----- Provided text -----
The history of South Carolina is well recorded, and good bibliographies appear in the recent histories. The most comprehensive reading list for nonspecialists is Lewis P. Jones, Books and Articles on South Carolina History, Tricentennial Booklet no. 8 (Columbia: University of South Carolina Press, 1970). A more detailed bibliography is J. H. Easterby, A Guide to the Study and Reading of South Carolina History: A General Classified Bibliography (Columbia: University of South Carolina Press, 1950). Lewis P. Jones's South Carolina: A Synoptic History for Laymen (Columbia: University of South Carolina Press, 1971) is readable, accurate, and succinct, the best available history of South Carolina for readers who do not want to become bogged down in too much detail.
The wisest, most comprehensive general history is David Duncan Wallace, History of South Carolina, 4 volumes (New York: American Historical Society, 1934). The fourth volume, not compiled by Wallace, contains biographical sketches of South Carolinians, many of them obscure. A condensed version of Wallace, South Carolina: A Short History (Chapel Hill: University of North Carolina Press, 1951) is almost as inclusive as the longer work.
----- Listed records -----
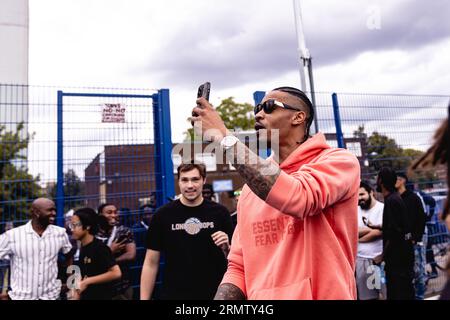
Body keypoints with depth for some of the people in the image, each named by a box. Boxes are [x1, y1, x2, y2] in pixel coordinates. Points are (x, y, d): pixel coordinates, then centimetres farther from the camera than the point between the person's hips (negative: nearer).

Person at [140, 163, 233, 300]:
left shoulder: (219, 212, -5)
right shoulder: (163, 215, -5)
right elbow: (151, 263, -1)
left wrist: (226, 248, -16)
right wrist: (144, 298, -5)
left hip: (214, 294, 1)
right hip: (173, 294, 0)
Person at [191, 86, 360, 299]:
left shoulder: (338, 161, -8)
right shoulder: (251, 187, 6)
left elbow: (297, 198, -28)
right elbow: (238, 267, 7)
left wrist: (223, 137, -23)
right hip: (260, 294, 4)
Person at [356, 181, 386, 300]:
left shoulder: (382, 208, -7)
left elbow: (379, 232, -16)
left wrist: (359, 239, -5)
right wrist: (371, 228, -10)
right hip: (361, 258, 5)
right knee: (366, 295, 14)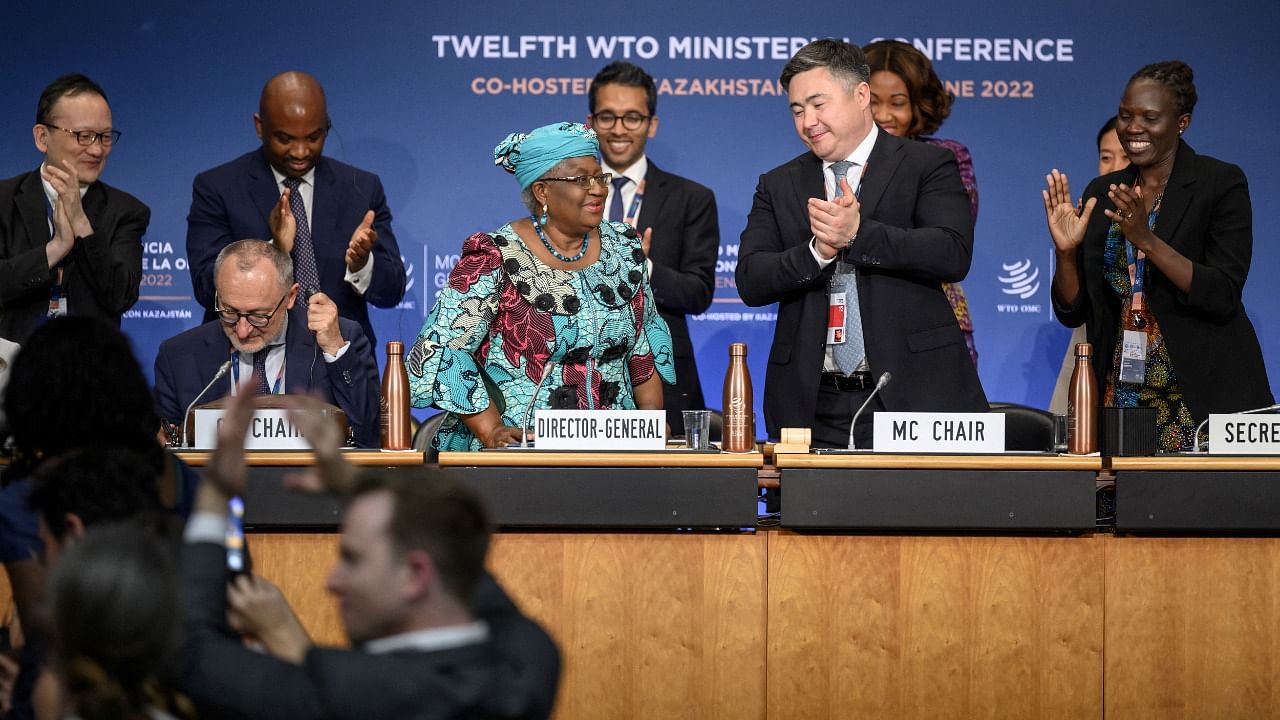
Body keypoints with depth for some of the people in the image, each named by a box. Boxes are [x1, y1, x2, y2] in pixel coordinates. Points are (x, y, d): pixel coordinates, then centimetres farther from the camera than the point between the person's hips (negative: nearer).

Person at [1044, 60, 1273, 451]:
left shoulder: (1221, 182, -4)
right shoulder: (1102, 193, 10)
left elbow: (1224, 297, -15)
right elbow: (1073, 312, 9)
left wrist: (1146, 239, -23)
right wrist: (1065, 251, -8)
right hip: (1121, 396, 4)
-----
Try it: Translate this sentence from the South Carolina history reading guide into Spanish: "The fourth volume, not compiled by Wallace, contains biographical sketches of South Carolinians, many of them obscure."

Written solution: El cuarto volumen, que no fue compilado por Wallace, contiene semblanzas biográficas de habitantes de Carolina del Sur, muchos de ellos poco conocidos.